PASSAGE FOR REVIEW:
◆ ◆ ◆ ◆ ◆

Skip to main content

CEEMS Load Balancer

CEEMS load balancer supports providing load balancer for TSDB and Pyroscope servers. When both TSDB and Pyroscope backend servers are configured, CEEMS LB will launch two different web servers listening at two different ports one for TSDB and one for Pyroscope.

CEEMS Load Balancer Configuration

CEEMS Load Balancer configuration has one main section and two optional section. A basic skeleton of the configuration is as follows:

# CEEMS Load Balancer configuration skeleton

ceems_lb: <CEEMS LB CONFIG>

# Optional section
ceems_api_server: <CEEMS API SERVER CONFIG>

# Optional section
clusters: <CLUSTERS CONFIG>

CEEMS LB uses the same configuration section of ceems_api_server and clusters and hence, it is possible to merge config files of CEEMS API server and CEEMS LB. Each component will read the necessary config from the same file.

A valid sample configuration file can be found in the repo.

◆ ◆ ◆ ◆ ◆

(Extracted records)
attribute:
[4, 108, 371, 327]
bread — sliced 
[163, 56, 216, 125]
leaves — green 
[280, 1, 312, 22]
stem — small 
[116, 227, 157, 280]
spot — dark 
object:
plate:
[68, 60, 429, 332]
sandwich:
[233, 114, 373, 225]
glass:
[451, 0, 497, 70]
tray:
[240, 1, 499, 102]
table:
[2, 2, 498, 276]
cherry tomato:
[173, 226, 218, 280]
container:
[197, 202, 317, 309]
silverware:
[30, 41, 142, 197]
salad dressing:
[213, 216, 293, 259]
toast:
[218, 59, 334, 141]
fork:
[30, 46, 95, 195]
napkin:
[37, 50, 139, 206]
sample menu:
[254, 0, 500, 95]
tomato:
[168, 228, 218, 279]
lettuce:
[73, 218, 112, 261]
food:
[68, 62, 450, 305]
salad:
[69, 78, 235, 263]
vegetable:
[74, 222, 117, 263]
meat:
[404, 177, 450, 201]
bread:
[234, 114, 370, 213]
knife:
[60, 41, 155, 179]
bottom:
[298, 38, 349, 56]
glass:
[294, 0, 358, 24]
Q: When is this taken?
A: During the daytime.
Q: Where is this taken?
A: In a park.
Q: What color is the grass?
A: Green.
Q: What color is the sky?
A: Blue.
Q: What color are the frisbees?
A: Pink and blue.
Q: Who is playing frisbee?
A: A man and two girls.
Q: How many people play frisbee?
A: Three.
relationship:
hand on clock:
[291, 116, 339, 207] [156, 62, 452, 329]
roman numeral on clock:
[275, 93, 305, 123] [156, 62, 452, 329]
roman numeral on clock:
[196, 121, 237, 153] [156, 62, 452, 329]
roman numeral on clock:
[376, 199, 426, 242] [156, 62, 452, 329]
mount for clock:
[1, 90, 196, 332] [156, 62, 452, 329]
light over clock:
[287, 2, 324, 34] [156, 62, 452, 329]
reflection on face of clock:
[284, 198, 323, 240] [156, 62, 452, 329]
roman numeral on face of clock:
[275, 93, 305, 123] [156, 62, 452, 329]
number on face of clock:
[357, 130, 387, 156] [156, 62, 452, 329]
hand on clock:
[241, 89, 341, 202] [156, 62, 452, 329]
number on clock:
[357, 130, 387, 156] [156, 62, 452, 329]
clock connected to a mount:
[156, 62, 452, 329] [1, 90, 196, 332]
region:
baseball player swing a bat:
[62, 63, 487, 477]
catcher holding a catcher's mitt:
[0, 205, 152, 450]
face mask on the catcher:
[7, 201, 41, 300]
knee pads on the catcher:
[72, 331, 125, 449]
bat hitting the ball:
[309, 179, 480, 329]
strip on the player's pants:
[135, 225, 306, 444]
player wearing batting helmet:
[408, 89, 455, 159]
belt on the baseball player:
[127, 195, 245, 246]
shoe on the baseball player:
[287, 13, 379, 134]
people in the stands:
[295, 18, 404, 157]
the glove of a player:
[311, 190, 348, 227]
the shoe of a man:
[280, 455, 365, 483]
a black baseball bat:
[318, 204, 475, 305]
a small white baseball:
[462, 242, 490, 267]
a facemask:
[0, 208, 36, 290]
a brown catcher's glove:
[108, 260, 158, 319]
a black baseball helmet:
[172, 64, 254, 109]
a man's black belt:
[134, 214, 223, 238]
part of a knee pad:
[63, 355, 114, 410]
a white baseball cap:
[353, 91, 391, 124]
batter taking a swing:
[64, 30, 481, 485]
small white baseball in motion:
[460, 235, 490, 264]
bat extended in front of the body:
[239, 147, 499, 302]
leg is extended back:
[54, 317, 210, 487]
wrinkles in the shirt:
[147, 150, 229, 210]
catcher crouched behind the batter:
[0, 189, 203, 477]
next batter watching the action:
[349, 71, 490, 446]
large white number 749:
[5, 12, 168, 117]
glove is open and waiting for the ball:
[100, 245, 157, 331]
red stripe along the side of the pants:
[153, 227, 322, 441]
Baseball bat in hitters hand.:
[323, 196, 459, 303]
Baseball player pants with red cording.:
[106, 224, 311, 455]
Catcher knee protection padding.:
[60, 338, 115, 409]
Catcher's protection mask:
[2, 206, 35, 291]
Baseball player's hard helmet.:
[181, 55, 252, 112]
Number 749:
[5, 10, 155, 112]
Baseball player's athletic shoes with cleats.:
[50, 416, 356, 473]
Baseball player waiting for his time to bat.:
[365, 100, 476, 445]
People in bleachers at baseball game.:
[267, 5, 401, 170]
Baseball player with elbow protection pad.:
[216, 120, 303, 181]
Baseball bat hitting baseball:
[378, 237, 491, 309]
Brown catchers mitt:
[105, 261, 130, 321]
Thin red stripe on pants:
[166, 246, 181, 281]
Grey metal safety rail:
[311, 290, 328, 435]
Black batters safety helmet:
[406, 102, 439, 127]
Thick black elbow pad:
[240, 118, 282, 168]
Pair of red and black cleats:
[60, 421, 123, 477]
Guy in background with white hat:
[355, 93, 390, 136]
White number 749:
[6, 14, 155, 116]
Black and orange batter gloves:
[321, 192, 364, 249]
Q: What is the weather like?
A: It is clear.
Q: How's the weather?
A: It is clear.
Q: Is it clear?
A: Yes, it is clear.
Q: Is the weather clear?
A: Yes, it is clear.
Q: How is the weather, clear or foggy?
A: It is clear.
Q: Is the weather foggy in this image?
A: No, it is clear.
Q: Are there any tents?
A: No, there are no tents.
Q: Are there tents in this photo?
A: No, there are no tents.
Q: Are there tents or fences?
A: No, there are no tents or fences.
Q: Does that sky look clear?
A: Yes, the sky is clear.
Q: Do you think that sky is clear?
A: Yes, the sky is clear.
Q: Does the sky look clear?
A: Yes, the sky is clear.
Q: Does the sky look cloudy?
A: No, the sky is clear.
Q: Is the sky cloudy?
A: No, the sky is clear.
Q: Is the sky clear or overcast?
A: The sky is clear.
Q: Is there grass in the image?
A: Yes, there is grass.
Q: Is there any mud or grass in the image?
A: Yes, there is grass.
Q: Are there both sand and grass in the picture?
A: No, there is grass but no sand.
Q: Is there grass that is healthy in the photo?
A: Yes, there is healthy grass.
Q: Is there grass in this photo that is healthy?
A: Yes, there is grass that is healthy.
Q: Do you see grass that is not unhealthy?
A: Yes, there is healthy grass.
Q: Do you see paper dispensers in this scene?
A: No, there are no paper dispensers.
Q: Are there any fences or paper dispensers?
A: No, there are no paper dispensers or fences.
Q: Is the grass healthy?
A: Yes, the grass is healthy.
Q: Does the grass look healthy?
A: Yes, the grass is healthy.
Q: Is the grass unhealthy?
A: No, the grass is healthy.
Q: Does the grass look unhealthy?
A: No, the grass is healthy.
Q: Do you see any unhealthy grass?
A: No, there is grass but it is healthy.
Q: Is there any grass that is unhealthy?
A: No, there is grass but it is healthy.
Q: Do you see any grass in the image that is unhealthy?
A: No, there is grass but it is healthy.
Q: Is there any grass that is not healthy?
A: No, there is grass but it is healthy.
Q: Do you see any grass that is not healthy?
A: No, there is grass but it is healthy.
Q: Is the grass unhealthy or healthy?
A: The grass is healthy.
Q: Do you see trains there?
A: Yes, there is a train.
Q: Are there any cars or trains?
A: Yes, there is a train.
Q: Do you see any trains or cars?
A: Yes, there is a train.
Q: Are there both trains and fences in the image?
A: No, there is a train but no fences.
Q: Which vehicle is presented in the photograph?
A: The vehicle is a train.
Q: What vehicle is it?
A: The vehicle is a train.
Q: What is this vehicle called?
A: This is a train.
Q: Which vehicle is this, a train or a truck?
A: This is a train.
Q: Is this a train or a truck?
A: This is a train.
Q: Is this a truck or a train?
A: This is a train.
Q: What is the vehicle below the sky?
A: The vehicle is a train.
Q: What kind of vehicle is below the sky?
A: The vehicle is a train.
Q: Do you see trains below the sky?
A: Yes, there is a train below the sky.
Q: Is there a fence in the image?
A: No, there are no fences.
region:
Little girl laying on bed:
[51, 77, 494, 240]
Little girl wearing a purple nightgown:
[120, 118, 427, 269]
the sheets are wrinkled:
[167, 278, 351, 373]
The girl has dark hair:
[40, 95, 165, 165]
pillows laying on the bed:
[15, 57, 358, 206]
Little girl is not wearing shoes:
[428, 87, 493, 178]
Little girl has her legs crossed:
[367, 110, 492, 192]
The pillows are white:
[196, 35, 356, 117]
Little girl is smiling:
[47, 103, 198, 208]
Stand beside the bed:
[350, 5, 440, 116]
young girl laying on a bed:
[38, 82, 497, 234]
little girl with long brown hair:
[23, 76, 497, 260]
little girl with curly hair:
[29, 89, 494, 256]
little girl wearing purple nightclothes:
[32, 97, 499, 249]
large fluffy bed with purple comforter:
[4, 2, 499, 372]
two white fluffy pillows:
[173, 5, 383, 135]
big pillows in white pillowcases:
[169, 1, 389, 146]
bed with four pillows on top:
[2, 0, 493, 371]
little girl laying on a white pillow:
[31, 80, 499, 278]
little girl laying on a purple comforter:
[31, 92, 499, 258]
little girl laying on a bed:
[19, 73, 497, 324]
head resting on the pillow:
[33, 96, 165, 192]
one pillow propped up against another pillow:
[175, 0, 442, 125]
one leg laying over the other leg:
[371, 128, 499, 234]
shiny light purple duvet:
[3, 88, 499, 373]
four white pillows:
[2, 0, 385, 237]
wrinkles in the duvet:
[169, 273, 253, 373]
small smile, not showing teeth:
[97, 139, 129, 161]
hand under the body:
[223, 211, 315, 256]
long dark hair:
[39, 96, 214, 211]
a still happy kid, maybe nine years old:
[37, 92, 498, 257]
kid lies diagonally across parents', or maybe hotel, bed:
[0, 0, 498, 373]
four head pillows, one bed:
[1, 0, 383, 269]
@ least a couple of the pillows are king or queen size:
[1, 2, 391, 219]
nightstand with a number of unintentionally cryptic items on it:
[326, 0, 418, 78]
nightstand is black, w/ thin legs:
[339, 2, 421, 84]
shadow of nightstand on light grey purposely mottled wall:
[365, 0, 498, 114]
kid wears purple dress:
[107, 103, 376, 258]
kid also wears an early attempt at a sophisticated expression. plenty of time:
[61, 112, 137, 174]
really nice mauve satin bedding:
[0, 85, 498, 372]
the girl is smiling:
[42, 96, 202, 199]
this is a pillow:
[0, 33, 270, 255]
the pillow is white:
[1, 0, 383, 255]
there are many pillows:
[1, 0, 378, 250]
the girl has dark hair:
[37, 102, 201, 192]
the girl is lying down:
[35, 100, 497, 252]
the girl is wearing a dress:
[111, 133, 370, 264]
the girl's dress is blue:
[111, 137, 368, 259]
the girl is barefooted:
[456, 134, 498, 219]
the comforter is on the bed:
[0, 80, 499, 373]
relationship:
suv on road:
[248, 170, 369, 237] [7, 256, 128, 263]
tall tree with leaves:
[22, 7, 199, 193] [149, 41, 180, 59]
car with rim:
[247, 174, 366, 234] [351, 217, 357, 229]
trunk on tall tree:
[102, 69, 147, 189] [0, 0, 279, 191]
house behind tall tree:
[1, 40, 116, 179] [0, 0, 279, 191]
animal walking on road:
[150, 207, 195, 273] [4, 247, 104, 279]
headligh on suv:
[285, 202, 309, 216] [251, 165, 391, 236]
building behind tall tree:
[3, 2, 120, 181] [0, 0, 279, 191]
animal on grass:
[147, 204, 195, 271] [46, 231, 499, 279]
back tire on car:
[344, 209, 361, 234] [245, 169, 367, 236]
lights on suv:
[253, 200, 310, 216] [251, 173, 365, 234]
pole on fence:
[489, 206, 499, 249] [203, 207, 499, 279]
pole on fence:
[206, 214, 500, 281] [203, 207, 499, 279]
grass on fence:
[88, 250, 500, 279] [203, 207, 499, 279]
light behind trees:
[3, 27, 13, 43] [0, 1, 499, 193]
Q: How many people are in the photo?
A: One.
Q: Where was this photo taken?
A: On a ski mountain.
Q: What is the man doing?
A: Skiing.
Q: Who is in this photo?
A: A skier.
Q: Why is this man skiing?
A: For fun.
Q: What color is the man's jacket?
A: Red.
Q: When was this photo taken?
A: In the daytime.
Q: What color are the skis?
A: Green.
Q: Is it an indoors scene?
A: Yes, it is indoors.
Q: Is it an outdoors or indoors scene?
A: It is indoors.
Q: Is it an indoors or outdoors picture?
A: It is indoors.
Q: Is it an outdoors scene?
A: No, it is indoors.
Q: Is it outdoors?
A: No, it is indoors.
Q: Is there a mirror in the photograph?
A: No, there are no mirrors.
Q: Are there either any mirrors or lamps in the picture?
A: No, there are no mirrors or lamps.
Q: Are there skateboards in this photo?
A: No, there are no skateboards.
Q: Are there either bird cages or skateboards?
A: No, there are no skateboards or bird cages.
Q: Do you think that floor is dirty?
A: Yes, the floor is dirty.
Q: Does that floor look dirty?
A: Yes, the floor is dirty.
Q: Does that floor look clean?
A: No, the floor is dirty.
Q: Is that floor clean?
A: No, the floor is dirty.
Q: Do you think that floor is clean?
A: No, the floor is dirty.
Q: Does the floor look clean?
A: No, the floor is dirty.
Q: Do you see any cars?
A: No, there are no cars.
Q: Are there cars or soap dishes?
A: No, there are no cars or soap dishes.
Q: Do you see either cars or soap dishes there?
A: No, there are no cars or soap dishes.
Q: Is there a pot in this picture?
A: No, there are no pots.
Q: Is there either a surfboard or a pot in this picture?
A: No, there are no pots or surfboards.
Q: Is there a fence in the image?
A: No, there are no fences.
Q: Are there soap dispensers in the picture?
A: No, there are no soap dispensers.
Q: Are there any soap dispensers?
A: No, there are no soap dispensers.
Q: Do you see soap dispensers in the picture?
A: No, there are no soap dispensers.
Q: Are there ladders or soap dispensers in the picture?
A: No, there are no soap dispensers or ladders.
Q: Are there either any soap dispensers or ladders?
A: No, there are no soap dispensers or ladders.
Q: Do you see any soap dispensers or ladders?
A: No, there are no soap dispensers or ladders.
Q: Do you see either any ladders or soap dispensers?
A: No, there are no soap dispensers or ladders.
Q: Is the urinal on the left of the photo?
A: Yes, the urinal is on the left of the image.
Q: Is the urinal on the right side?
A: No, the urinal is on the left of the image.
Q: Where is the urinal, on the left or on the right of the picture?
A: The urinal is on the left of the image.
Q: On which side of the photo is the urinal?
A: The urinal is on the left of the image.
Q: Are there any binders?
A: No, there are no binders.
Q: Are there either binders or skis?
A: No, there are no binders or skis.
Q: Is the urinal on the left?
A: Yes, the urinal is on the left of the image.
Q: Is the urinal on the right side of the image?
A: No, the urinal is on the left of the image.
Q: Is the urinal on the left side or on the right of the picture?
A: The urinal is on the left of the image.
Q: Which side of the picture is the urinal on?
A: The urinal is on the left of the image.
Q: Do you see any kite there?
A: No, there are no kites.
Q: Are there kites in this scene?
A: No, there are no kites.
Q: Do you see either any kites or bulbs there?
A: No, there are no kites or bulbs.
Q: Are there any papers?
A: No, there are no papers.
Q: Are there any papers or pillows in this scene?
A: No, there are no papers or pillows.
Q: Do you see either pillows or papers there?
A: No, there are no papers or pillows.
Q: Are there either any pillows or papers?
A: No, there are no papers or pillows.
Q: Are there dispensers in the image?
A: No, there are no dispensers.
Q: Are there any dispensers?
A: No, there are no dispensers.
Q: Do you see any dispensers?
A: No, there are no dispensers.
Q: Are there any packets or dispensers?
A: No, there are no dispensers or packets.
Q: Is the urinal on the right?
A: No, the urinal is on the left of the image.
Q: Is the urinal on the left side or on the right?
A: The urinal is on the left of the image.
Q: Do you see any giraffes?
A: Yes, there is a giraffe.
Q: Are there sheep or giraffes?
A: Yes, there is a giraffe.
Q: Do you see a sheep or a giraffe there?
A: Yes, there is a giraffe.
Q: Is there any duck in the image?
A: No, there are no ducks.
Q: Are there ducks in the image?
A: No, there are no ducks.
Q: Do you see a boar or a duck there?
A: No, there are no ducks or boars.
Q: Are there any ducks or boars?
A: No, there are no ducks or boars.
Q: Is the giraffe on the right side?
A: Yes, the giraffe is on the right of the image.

◆ ◆ ◆ ◆ ◆

THINGS TO DO:
1 > In the CEEMS load balancer text, write out the part starting with "CEEMS LB uses" and going on through "in the repo.", swapping "repo" for "repository".
2 > Translate this sentence from the CEEMS load balancer text into Spanish: "Each component will read the necessary config from the same file."
This data has nothing to do with the CEEMS load balancer text.

LIST OF ANSWERS:
1 >
CEEMS LB uses the same configuration section of ceems_api_server and clusters and hence, it is possible to merge config files of CEEMS API server and CEEMS LB. Each component will read the necessary config from the same file.

A valid sample configuration file can be found in the repository.

2 > Cada componente leerá la configuración necesaria del mismo archivo.